◆ Reading passage

######

Am 27.01.2017 um 13:51 schrieb Mark Thompson:
On 26/01/17 16:59, Christian König wrote:
Am 26.01.2017 um 13:14 schrieb Mark Thompson:
[SNIP]
The problem here is I need to know what will be done with the surface from the 
very beginning. E.g. if you want to scan it out directly to hardware you need a 
different memory layout as when you just want to sample from it.

Same applies to sampling from it from OpenGL and in this case also how you want 
to sample from it etc etc...
For use in other places (like scanout or OpenGL), is this a correctness issue 
(things just won't work with the wrong layout) or a performance one (things 
will be slower or use more resources)?

It is a correctness issue, cause only a subset of the formats are directly usable with certain sampling modes or scanout for example.

(For that matter, is there a list somewhere of the set of formats/layouts and 
what they are used for?)

Well taking a look at all the use cases and options you can program into the decoder you easily end up with 100+ format combinations.

For example the decoder can split a frame into the top and bottom field during decode, apply different tiling modes and layout the YUV data either packet or in separate planes.

To my mind, the PixelFormat attribute (fourcc) is only specifying the 
appearance of the format from the point of view of the user.  That is, what you 
will get if you call vaDeriveImage() and then map the result.
And exactly that is completely nonsense. You CAN'T assume that the decoding 
result is immediately accessible by the CPU.

So the only proper way of handling this is going the VDPAU design. You create 
the surface without specifying any format, decode into it with the decoder and 
then the application tells the driver what format it wants to access it.

######

◆ Task directions
Write out the part of the email about video surface formats that starts with "For example the" and goes on through "to access it.". The listing that comes next has nothing to do with the email about video surface formats.

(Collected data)
######

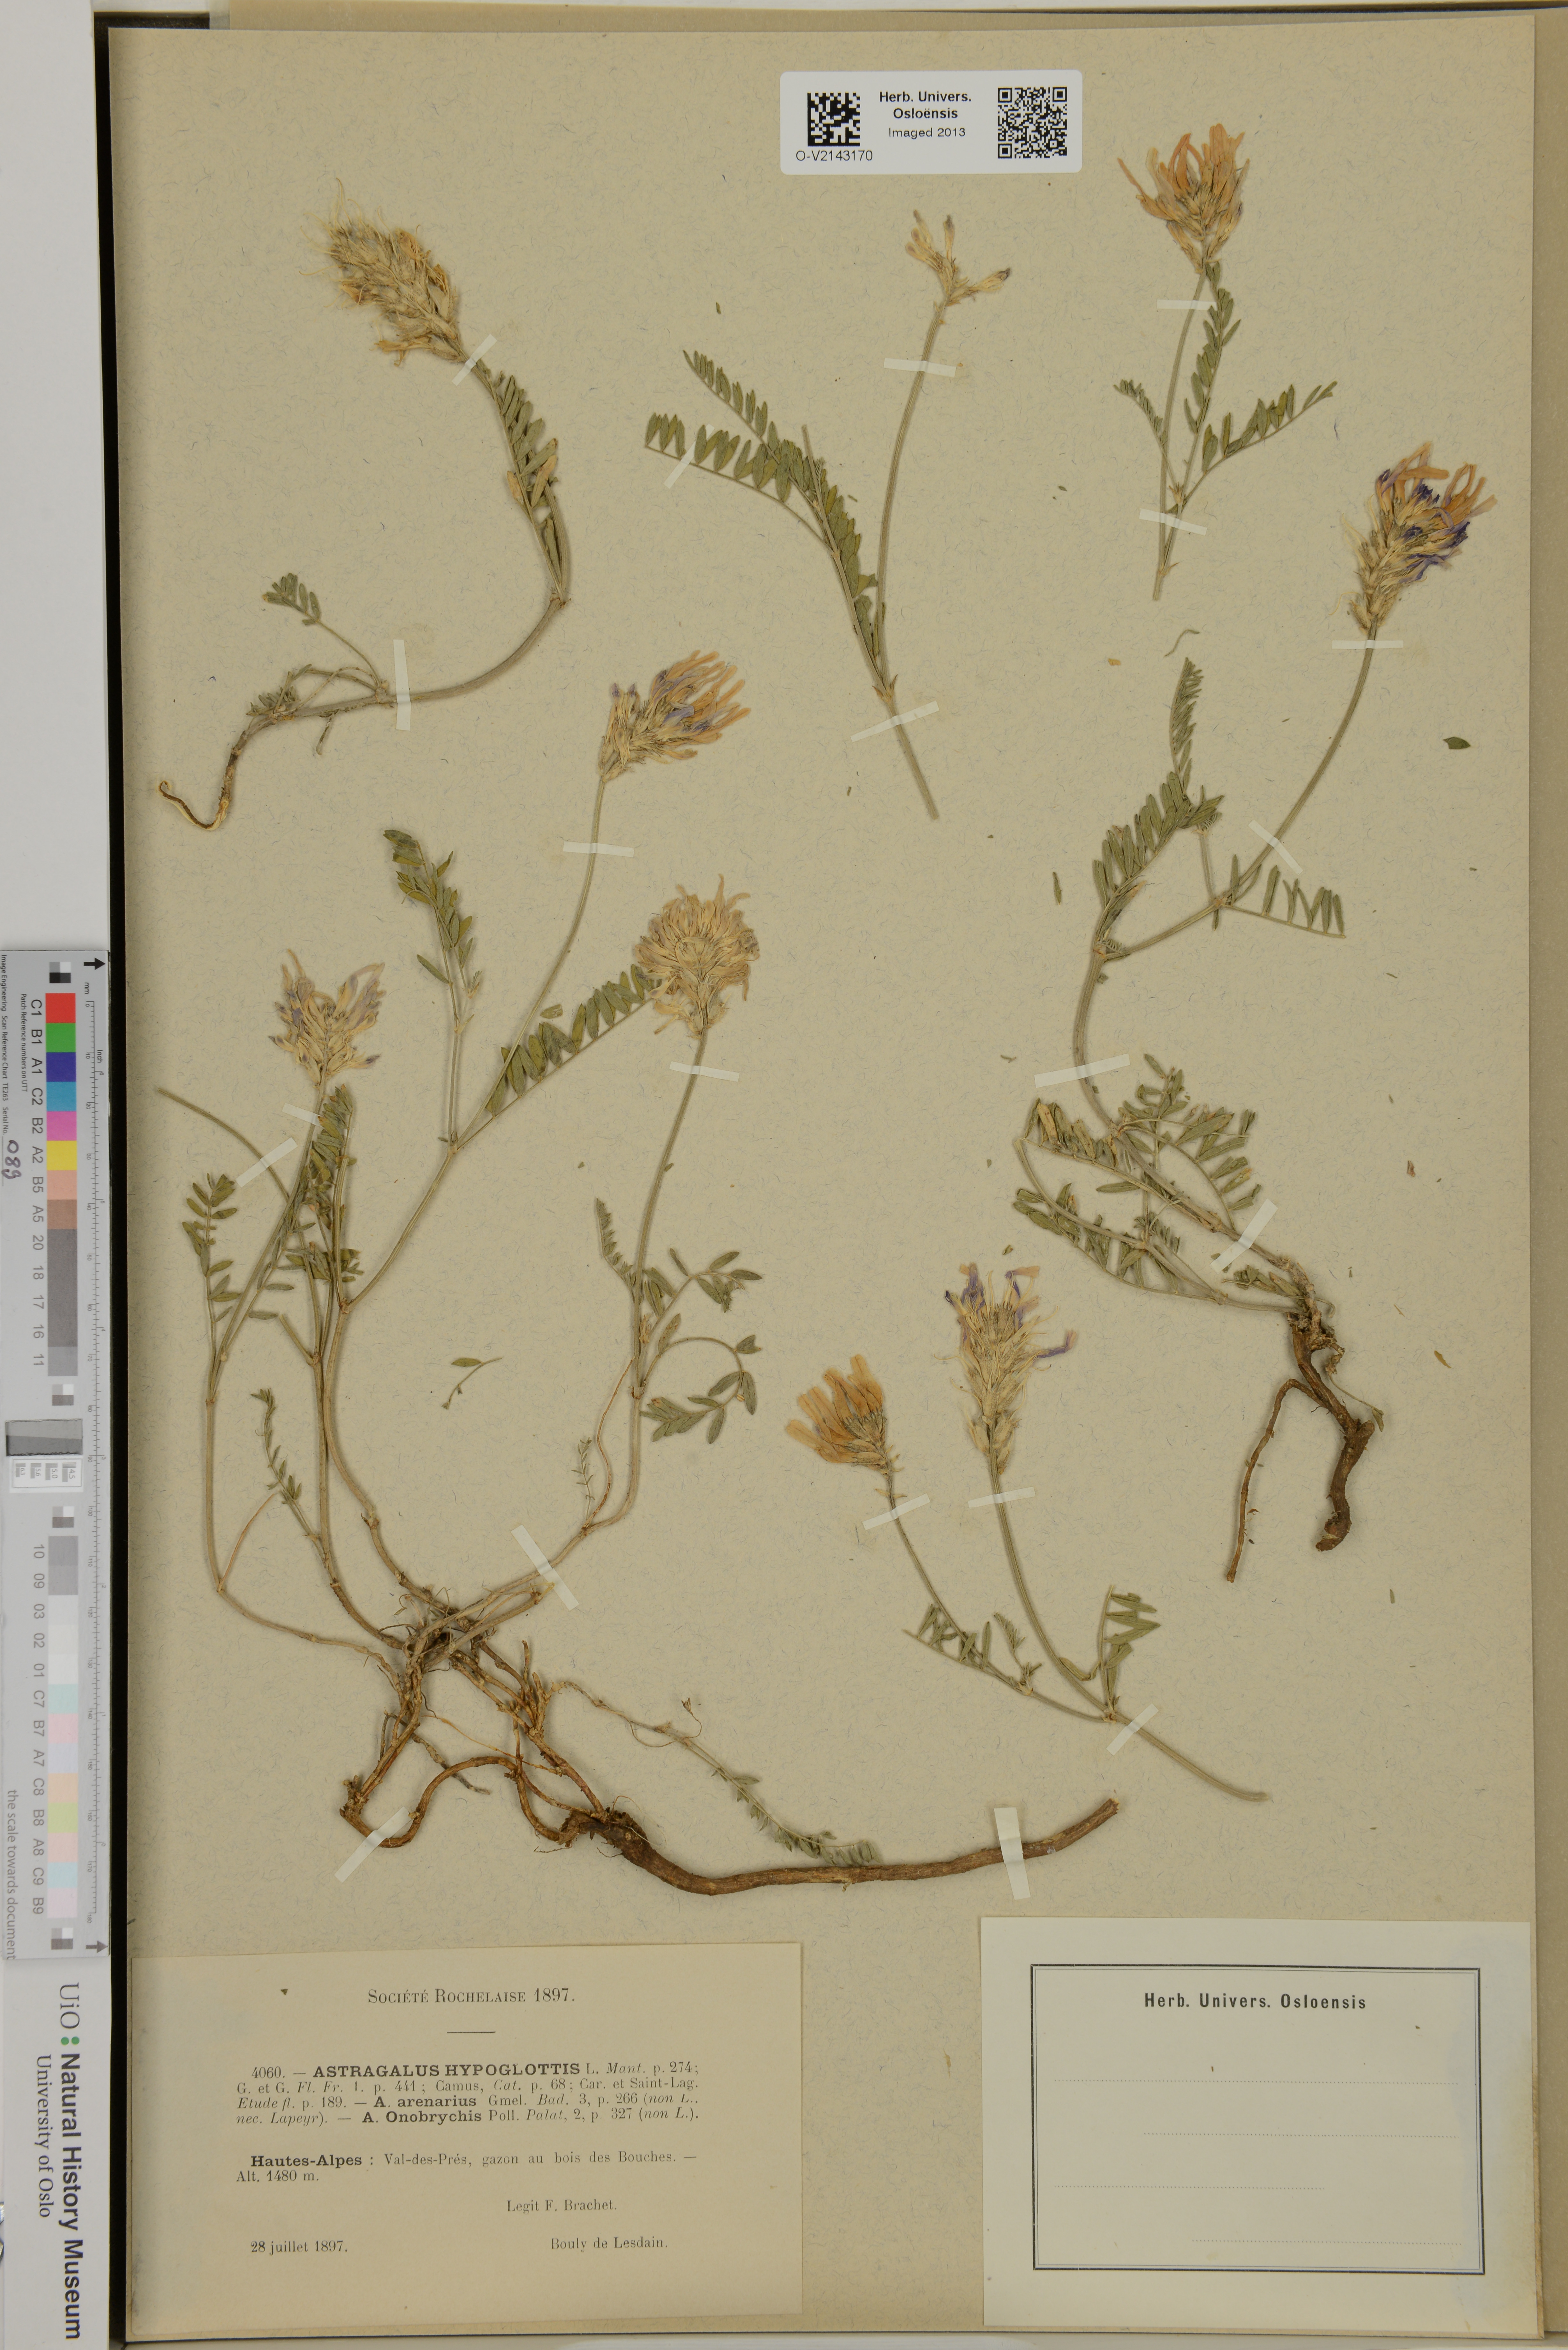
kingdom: Plantae
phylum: Tracheophyta
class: Magnoliopsida
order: Fabales
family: Fabaceae
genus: Astragalus
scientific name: Astragalus danicus
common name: Purple milk-vetch
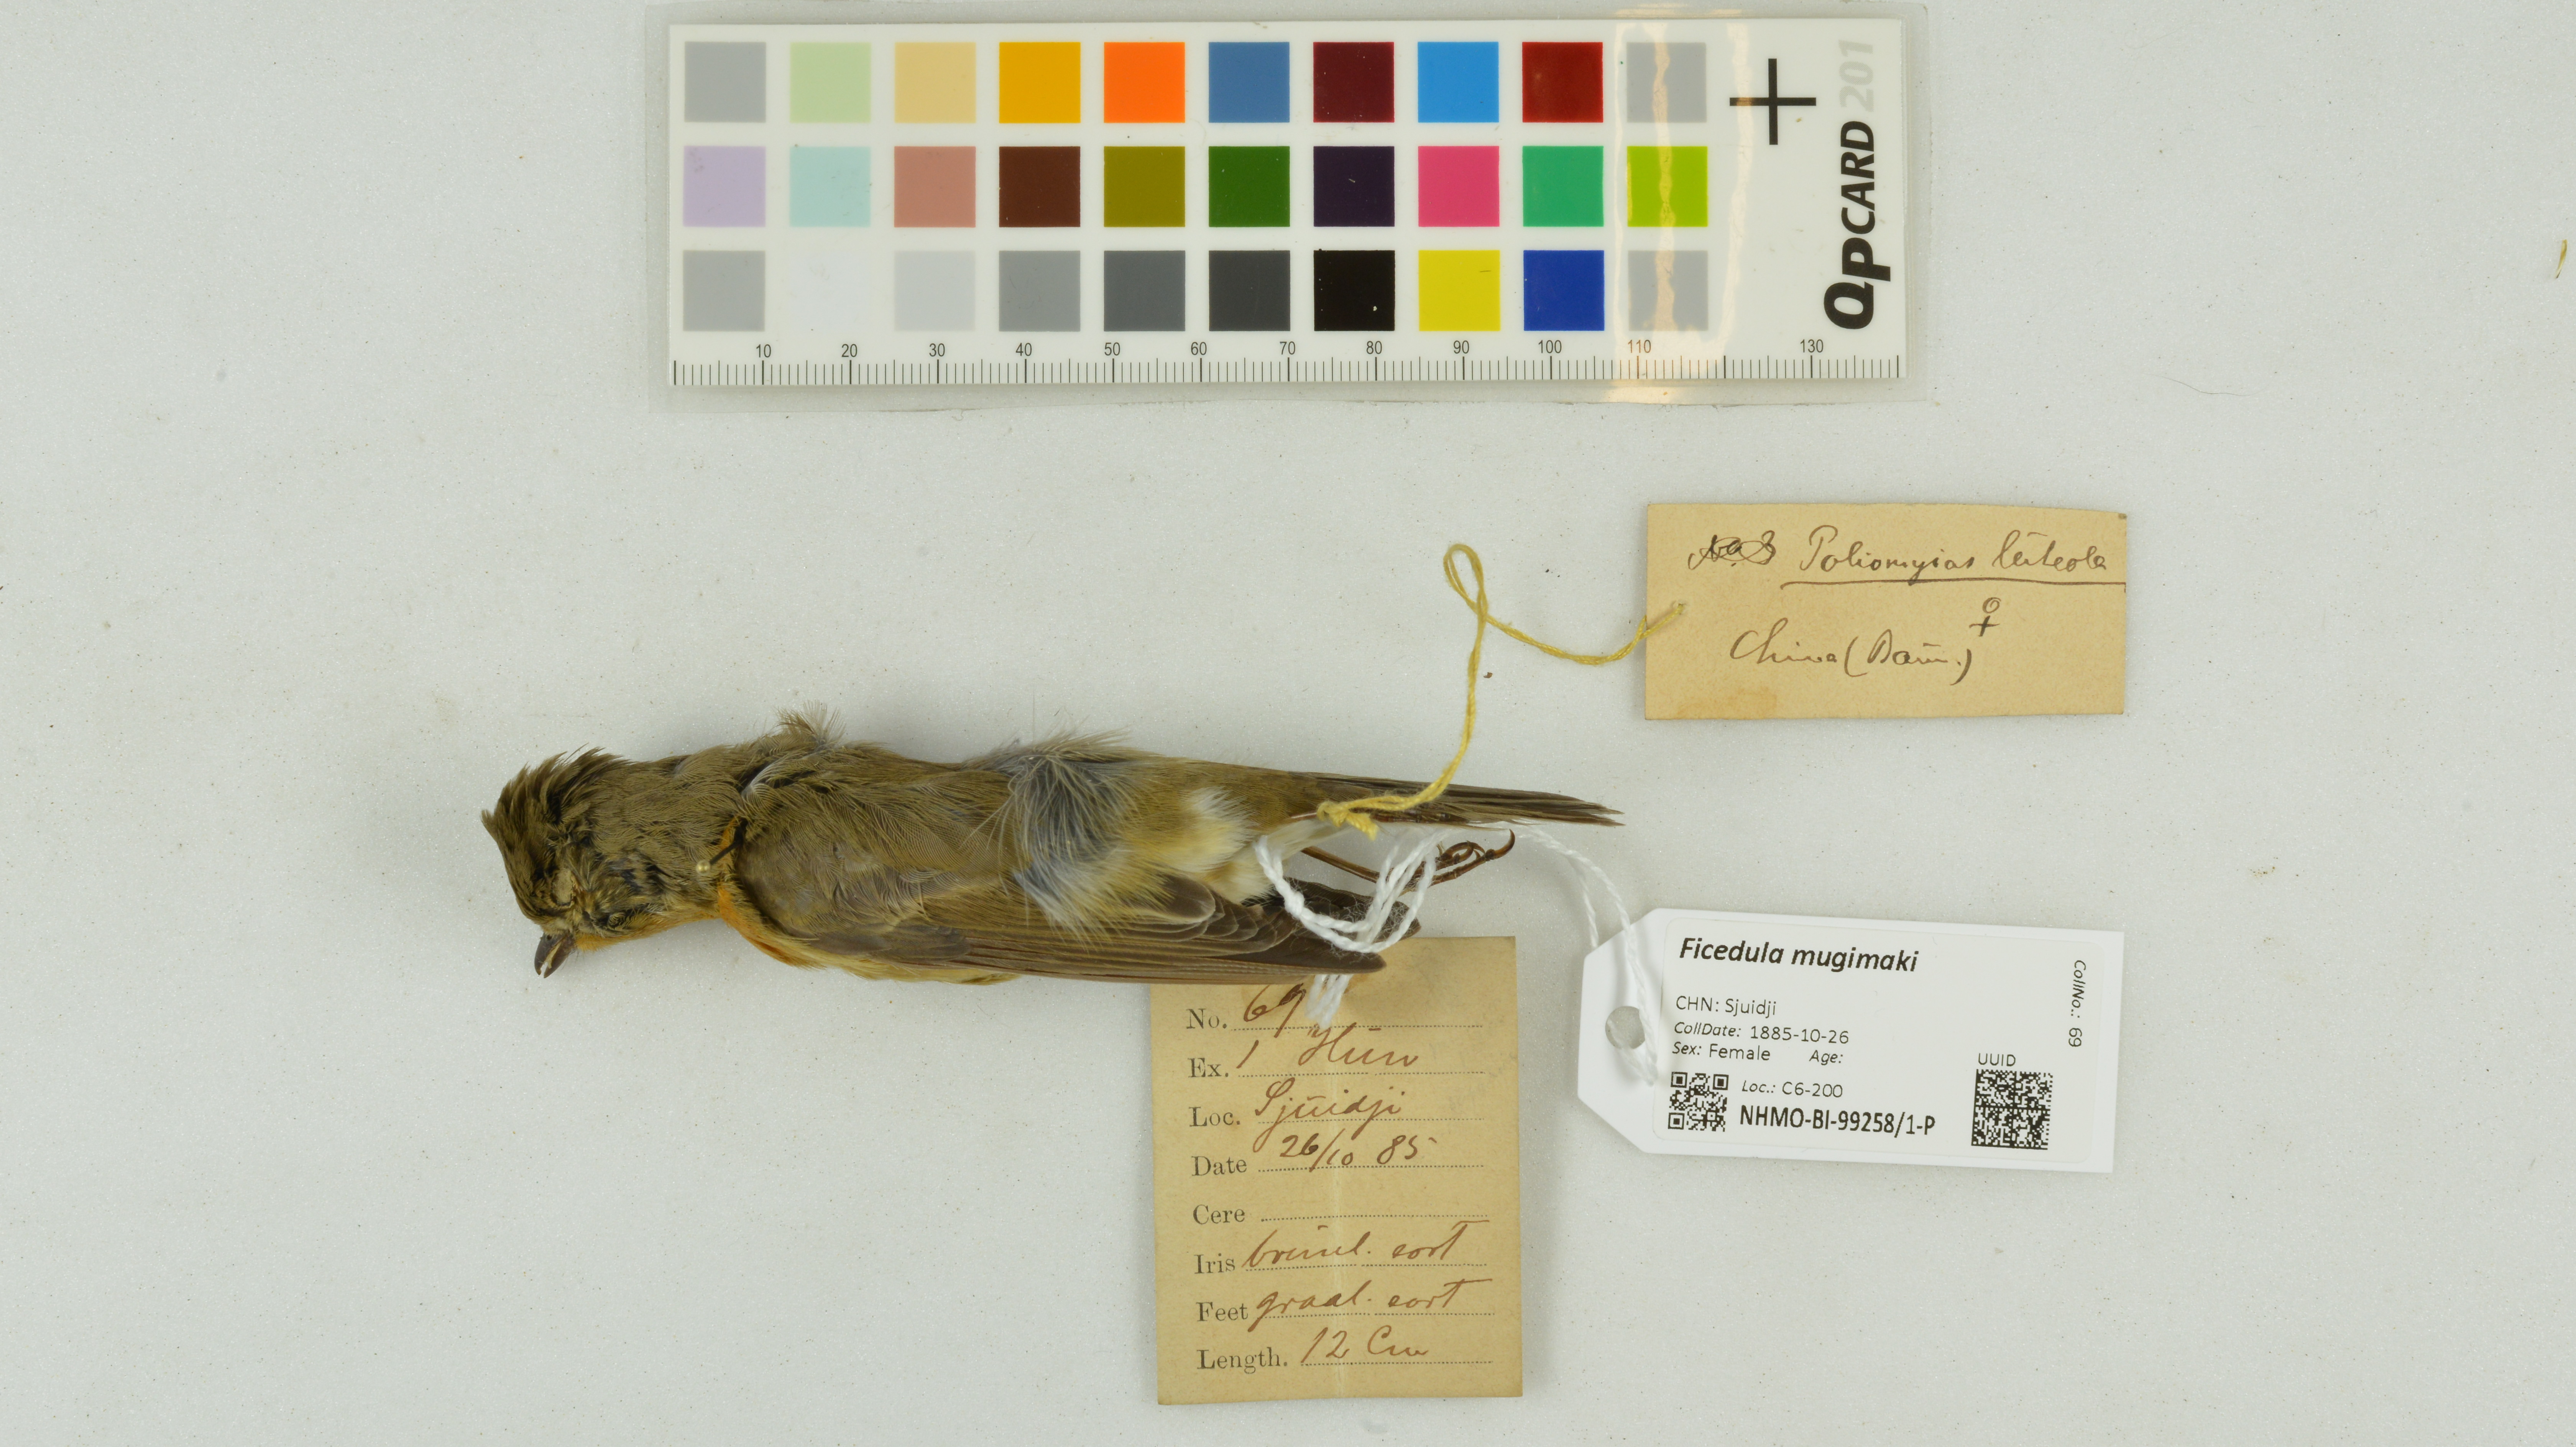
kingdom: Animalia
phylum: Chordata
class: Aves
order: Passeriformes
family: Muscicapidae
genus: Ficedula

######

◆ Response to the task
For example the decoder can split a frame into the top and bottom field during decode, apply different tiling modes and layout the YUV data either packet or in separate planes.

To my mind, the PixelFormat attribute (fourcc) is only specifying the 
appearance of the format from the point of view of the user.  That is, what you 
will get if you call vaDeriveImage() and then map the result.
And exactly that is completely nonsense. You CAN'T assume that the decoding 
result is immediately accessible by the CPU.

So the only proper way of handling this is going the VDPAU design. You create 
the surface without specifying any format, decode into it with the decoder and 
then the application tells the driver what format it wants to access it.